## PROBLEM TO WORK ON
Return each line of the listing that contains the string "direction".

☆ ☆ ☆ ☆ ☆ ☆ ☆

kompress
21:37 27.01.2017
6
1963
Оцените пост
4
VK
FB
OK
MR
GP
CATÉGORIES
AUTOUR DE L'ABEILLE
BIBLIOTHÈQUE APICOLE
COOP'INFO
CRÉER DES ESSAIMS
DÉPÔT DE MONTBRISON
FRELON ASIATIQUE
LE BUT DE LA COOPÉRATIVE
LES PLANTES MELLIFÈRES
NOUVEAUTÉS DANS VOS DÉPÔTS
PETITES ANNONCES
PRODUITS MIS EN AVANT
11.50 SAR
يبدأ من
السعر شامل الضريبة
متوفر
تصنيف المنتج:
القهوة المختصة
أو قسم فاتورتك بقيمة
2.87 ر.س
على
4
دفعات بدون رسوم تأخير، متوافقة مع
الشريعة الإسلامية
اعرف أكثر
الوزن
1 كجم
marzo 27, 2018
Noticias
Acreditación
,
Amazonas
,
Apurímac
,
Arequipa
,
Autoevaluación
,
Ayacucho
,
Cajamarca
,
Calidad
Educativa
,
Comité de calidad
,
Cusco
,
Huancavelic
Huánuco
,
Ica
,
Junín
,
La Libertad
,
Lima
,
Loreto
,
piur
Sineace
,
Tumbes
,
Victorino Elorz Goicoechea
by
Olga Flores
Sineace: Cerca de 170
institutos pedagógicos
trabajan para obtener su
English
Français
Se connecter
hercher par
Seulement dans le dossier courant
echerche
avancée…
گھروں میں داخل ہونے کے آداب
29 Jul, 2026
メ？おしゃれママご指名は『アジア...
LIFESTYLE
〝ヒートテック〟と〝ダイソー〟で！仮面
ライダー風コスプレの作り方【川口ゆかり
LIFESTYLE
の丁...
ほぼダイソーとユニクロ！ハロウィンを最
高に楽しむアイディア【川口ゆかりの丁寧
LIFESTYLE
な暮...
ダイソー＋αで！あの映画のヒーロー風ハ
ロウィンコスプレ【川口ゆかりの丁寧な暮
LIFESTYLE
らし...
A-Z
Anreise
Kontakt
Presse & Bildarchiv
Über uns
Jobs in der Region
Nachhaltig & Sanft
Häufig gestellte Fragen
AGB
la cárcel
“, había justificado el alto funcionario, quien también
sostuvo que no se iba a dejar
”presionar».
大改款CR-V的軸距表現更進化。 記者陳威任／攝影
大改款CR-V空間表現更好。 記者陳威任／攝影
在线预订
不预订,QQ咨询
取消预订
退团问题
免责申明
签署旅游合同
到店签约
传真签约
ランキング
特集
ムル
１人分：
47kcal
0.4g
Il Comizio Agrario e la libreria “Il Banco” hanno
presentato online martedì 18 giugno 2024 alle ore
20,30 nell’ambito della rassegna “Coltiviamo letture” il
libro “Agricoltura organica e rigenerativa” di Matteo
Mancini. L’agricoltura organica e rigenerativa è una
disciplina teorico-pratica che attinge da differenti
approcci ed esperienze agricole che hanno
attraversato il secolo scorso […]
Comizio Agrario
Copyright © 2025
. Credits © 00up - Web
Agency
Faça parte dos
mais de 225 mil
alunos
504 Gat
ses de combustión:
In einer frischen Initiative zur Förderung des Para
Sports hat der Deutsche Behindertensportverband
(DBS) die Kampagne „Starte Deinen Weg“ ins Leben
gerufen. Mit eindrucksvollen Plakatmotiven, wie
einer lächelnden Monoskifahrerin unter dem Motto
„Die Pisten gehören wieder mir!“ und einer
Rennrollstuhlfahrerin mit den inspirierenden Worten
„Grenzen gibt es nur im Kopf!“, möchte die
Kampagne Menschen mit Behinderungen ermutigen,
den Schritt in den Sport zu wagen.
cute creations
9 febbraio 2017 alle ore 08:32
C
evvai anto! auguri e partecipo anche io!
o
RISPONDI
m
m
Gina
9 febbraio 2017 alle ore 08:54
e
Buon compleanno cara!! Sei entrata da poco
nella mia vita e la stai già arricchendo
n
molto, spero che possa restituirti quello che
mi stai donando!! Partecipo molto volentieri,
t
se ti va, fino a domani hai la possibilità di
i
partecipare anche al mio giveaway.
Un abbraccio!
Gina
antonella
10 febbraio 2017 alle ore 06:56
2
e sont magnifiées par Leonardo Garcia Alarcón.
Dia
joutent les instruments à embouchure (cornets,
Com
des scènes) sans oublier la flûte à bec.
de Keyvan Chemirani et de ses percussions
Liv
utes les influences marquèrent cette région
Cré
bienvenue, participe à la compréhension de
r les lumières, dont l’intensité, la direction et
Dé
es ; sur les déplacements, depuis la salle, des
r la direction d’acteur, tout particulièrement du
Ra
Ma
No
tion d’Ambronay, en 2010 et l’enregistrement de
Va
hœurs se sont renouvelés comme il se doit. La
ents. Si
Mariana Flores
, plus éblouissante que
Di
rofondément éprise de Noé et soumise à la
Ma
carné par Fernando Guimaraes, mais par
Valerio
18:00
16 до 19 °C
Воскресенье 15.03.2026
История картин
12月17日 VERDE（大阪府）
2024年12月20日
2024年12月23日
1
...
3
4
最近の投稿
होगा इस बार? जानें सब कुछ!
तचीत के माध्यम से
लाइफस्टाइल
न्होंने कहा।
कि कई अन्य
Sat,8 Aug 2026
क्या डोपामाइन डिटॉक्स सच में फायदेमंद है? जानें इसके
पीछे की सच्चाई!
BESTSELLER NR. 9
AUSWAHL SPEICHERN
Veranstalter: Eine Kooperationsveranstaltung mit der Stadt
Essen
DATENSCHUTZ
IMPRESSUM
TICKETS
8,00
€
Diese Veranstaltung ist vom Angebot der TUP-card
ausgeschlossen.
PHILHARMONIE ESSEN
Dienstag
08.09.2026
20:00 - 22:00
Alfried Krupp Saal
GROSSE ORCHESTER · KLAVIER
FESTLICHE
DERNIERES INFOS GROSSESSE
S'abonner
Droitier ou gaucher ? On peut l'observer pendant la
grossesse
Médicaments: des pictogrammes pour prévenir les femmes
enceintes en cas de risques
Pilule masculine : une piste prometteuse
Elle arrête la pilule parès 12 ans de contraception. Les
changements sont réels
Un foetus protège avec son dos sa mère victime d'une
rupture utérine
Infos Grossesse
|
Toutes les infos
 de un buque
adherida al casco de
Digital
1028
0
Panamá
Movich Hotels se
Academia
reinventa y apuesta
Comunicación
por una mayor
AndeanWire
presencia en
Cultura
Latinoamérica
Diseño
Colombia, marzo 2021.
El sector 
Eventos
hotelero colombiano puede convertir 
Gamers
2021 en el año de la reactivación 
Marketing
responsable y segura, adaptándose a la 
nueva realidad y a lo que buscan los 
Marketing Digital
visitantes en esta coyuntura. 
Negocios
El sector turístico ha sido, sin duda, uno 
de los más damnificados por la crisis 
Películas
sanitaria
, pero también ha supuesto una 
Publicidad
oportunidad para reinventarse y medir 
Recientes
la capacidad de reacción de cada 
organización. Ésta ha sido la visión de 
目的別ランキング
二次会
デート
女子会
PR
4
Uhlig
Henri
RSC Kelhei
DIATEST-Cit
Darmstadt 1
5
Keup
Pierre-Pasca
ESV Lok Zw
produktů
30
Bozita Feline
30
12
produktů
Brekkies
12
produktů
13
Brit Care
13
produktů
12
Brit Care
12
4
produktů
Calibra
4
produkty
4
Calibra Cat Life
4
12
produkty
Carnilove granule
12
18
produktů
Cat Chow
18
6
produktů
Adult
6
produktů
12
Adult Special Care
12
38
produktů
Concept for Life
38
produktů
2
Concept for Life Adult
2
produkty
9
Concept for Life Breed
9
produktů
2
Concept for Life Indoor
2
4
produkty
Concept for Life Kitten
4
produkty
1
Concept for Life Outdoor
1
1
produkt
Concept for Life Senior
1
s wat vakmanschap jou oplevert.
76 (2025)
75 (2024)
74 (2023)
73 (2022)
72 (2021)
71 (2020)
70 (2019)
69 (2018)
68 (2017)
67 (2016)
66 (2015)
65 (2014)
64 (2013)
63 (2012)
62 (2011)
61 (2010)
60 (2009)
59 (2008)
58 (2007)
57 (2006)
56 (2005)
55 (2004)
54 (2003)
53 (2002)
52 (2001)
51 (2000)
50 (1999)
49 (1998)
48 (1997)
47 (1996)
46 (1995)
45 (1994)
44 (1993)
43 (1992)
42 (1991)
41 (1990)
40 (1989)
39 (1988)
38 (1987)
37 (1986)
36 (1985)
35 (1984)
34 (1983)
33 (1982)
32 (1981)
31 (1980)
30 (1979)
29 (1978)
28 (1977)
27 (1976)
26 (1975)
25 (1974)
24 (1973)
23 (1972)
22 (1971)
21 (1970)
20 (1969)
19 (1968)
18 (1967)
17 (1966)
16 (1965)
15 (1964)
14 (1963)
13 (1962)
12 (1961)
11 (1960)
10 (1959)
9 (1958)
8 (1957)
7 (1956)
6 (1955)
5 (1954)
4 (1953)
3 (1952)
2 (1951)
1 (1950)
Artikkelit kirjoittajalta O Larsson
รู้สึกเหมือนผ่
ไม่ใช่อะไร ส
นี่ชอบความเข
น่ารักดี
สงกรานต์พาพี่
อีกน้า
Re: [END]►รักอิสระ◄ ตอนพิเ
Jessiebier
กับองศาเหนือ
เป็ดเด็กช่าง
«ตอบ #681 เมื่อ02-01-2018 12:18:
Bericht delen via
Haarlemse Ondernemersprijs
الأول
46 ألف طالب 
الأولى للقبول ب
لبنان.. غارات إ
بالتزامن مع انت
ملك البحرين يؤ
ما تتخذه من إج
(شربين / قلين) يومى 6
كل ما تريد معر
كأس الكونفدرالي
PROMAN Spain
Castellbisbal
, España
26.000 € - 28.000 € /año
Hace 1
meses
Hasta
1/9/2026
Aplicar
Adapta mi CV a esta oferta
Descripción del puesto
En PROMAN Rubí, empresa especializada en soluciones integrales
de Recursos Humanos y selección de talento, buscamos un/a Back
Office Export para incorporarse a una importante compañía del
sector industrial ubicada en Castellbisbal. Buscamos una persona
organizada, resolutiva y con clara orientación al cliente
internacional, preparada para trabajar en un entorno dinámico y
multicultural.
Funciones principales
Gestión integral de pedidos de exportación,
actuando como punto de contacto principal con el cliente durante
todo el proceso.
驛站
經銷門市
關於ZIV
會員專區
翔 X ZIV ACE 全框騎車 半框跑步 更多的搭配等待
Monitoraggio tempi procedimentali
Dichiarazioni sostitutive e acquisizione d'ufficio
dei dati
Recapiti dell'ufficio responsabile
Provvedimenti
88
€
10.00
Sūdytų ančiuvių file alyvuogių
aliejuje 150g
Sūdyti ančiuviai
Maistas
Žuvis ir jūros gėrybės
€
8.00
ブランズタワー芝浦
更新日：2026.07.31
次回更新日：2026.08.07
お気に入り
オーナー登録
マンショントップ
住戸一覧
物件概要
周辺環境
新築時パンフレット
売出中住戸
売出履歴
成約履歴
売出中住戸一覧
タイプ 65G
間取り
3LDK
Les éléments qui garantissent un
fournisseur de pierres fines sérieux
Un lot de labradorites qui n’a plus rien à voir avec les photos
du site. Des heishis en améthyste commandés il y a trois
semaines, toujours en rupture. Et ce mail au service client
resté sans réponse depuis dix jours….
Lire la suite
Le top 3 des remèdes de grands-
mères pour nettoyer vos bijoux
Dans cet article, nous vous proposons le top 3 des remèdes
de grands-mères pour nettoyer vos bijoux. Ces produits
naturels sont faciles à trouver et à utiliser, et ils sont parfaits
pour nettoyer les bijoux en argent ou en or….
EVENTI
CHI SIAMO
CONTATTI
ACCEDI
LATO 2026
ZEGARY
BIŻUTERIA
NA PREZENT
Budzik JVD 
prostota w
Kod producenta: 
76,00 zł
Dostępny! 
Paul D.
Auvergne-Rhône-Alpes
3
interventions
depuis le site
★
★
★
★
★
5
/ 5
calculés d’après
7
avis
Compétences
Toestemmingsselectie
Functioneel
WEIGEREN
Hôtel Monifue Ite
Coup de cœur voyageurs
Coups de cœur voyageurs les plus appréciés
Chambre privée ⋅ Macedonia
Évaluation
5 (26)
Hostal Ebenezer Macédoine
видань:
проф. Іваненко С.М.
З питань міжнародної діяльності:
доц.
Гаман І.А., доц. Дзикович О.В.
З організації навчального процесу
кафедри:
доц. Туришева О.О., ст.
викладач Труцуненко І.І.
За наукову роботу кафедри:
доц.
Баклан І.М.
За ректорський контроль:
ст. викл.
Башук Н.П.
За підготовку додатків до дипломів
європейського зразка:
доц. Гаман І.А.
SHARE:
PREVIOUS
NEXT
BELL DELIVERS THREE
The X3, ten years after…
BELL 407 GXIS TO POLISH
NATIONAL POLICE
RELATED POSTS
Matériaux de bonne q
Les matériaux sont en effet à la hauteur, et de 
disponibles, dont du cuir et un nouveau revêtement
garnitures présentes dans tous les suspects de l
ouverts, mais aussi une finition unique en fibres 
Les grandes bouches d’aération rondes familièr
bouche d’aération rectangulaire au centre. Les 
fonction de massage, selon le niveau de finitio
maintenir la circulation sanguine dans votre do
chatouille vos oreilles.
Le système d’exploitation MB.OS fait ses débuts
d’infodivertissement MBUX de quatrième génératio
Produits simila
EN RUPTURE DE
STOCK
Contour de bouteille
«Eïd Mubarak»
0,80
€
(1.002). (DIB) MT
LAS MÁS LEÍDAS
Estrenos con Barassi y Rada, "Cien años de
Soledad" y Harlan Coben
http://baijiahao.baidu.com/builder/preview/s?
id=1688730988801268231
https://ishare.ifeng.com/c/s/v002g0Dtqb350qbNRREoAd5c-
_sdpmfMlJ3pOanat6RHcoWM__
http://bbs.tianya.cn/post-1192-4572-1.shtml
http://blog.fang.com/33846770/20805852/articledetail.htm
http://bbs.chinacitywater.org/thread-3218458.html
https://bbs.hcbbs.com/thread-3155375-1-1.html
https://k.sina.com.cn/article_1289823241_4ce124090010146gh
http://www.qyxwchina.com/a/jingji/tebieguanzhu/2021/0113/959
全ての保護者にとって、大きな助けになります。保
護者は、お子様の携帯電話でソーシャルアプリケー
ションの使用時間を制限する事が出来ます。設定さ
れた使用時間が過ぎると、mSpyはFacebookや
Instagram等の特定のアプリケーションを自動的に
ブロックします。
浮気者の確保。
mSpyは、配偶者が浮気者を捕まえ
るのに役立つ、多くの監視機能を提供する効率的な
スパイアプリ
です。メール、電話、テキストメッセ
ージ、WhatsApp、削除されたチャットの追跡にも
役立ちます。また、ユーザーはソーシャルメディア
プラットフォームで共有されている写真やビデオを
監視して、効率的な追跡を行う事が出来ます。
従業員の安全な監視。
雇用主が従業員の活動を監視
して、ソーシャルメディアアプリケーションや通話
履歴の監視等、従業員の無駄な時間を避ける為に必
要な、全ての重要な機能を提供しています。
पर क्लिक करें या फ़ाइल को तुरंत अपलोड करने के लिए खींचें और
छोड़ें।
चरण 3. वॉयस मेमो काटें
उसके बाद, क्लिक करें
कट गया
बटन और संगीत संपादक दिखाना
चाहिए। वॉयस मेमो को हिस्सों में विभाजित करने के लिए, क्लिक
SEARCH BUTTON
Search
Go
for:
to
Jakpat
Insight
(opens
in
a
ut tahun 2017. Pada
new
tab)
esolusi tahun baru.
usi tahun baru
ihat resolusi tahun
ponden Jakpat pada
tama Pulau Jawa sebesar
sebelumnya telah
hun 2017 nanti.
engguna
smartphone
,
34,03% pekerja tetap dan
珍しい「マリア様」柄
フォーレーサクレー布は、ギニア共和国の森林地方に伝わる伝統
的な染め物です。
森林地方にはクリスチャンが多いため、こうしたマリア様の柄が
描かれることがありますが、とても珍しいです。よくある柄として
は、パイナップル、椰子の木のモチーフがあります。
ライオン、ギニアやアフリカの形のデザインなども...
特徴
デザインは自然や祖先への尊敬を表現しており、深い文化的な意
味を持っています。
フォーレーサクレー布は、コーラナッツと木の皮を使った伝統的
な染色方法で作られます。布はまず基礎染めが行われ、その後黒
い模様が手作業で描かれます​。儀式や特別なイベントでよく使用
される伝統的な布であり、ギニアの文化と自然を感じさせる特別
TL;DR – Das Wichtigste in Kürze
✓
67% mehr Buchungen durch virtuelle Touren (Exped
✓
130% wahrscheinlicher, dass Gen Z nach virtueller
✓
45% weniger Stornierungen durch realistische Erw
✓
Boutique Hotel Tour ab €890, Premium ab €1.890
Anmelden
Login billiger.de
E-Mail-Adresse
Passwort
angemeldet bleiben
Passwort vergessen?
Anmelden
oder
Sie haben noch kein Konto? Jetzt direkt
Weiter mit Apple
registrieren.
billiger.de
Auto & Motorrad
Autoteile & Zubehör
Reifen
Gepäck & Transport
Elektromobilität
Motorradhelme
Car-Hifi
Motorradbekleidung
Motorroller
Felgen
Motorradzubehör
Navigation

☆ ☆ ☆ ☆ ☆ ☆ ☆

## ANSWER FOR THE TASK
r les lumières, dont l’intensité, la direction et
r la direction d’acteur, tout particulièrement du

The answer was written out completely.